O QUE SE PEDE: Passe todas as linhas dos registros abaixo para uma lista JSON de strings, uma string por linha, deixando de fora as linhas em branco.

DADOS PARA PROCESSAR:
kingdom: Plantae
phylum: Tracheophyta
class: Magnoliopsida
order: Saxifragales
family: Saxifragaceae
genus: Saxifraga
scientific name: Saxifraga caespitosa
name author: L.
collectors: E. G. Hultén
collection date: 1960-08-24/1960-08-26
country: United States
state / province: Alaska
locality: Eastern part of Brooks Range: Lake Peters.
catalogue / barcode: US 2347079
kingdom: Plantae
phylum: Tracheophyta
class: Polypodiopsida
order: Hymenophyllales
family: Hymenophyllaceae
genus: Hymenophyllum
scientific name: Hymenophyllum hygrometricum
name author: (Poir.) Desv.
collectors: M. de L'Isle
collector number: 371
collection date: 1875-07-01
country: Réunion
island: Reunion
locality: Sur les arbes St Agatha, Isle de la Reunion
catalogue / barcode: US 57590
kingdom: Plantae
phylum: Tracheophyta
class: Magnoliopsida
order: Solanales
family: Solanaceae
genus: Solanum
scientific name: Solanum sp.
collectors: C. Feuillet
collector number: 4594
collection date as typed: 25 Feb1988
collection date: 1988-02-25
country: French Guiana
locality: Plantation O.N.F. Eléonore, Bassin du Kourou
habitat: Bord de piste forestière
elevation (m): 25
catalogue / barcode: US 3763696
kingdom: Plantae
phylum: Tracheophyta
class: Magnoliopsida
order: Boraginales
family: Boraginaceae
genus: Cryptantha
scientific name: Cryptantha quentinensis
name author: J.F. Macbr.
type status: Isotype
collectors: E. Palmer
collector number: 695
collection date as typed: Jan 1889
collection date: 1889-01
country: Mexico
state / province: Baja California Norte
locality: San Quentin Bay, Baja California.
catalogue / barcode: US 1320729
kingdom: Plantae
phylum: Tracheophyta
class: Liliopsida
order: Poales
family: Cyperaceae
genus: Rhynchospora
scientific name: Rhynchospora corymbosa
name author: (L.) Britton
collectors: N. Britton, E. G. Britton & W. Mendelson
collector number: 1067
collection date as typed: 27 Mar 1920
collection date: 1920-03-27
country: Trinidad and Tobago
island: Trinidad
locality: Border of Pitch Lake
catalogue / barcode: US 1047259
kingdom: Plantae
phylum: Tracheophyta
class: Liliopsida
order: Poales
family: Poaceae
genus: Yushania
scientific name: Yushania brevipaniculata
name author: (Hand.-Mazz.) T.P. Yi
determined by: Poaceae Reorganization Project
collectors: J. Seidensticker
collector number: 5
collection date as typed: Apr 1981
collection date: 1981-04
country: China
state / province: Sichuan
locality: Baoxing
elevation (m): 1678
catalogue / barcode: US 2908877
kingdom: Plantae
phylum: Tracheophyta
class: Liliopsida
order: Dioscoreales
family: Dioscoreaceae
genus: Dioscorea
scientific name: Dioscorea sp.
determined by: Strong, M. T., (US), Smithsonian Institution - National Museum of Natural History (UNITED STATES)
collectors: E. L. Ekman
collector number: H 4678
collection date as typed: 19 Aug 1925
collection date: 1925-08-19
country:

SOLUÇÃO COMPLETA:
[
  "kingdom: Plantae",
  "phylum: Tracheophyta",
  "class: Magnoliopsida",
  "order: Saxifragales",
  "family: Saxifragaceae",
  "genus: Saxifraga",
  "scientific name: Saxifraga caespitosa",
  "name author: L.",
  "collectors: E. G. Hultén",
  "collection date: 1960-08-24/1960-08-26",
  "country: United States",
  "state / province: Alaska",
  "locality: Eastern part of Brooks Range: Lake Peters.",
  "catalogue / barcode: US 2347079",
  "kingdom: Plantae",
  "phylum: Tracheophyta",
  "class: Polypodiopsida",
  "order: Hymenophyllales",
  "family: Hymenophyllaceae",
  "genus: Hymenophyllum",
  "scientific name: Hymenophyllum hygrometricum",
  "name author: (Poir.) Desv.",
  "collectors: M. de L'Isle",
  "collector number: 371",
  "collection date: 1875-07-01",
  "country: Réunion",
  "island: Reunion",
  "locality: Sur les arbes St Agatha, Isle de la Reunion",
  "catalogue / barcode: US 57590",
  "kingdom: Plantae",
  "phylum: Tracheophyta",
  "class: Magnoliopsida",
  "order: Solanales",
  "family: Solanaceae",
  "genus: Solanum",
  "scientific name: Solanum sp.",
  "collectors: C. Feuillet",
  "collector number: 4594",
  "collection date as typed: 25 Feb1988",
  "collection date: 1988-02-25",
  "country: French Guiana",
  "locality: Plantation O.N.F. Eléonore, Bassin du Kourou",
  "habitat: Bord de piste forestière",
  "elevation (m): 25",
  "catalogue / barcode: US 3763696",
  "kingdom: Plantae",
  "phylum: Tracheophyta",
  "class: Magnoliopsida",
  "order: Boraginales",
  "family: Boraginaceae",
  "genus: Cryptantha",
  "scientific name: Cryptantha quentinensis",
  "name author: J.F. Macbr.",
  "type status: Isotype",
  "collectors: E. Palmer",
  "collector number: 695",
  "collection date as typed: Jan 1889",
  "collection date: 1889-01",
  "country: Mexico",
  "state / province: Baja California Norte",
  "locality: San Quentin Bay, Baja California.",
  "catalogue / barcode: US 1320729",
  "kingdom: Plantae",
  "phylum: Tracheophyta",
  "class: Liliopsida",
  "order: Poales",
  "family: Cyperaceae",
  "genus: Rhynchospora",
  "scientific name: Rhynchospora corymbosa",
  "name author: (L.) Britton",
  "collectors: N. Britton, E. G. Britton & W. Mendelson",
  "collector number: 1067",
  "collection date as typed: 27 Mar 1920",
  "collection date: 1920-03-27",
  "country: Trinidad and Tobago",
  "island: Trinidad",
  "locality: Border of Pitch Lake",
  "catalogue / barcode: US 1047259",
  "kingdom: Plantae",
  "phylum: Tracheophyta",
  "class: Liliopsida",
  "order: Poales",
  "family: Poaceae",
  "genus: Yushania",
  "scientific name: Yushania brevipaniculata",
  "name author: (Hand.-Mazz.) T.P. Yi",
  "determined by: Poaceae Reorganization Project",
  "collectors: J. Seidensticker",
  "collector number: 5",
  "collection date as typed: Apr 1981",
  "collection date: 1981-04",
  "country: China",
  "state / province: Sichuan",
  "locality: Baoxing",
  "elevation (m): 1678",
  "catalogue / barcode: US 2908877",
  "kingdom: Plantae",
  "phylum: Tracheophyta",
  "class: Liliopsida",
  "order: Dioscoreales",
  "family: Dioscoreaceae",
  "genus: Dioscorea",
  "scientific name: Dioscorea sp.",
  "determined by: Strong, M. T., (US), Smithsonian Institution - National Museum of Natural History (UNITED STATES)",
  "collectors: E. L. Ekman",
  "collector number: H 4678",
  "collection date as typed: 19 Aug 1925",
  "collection date: 1925-08-19",
  "country:"
]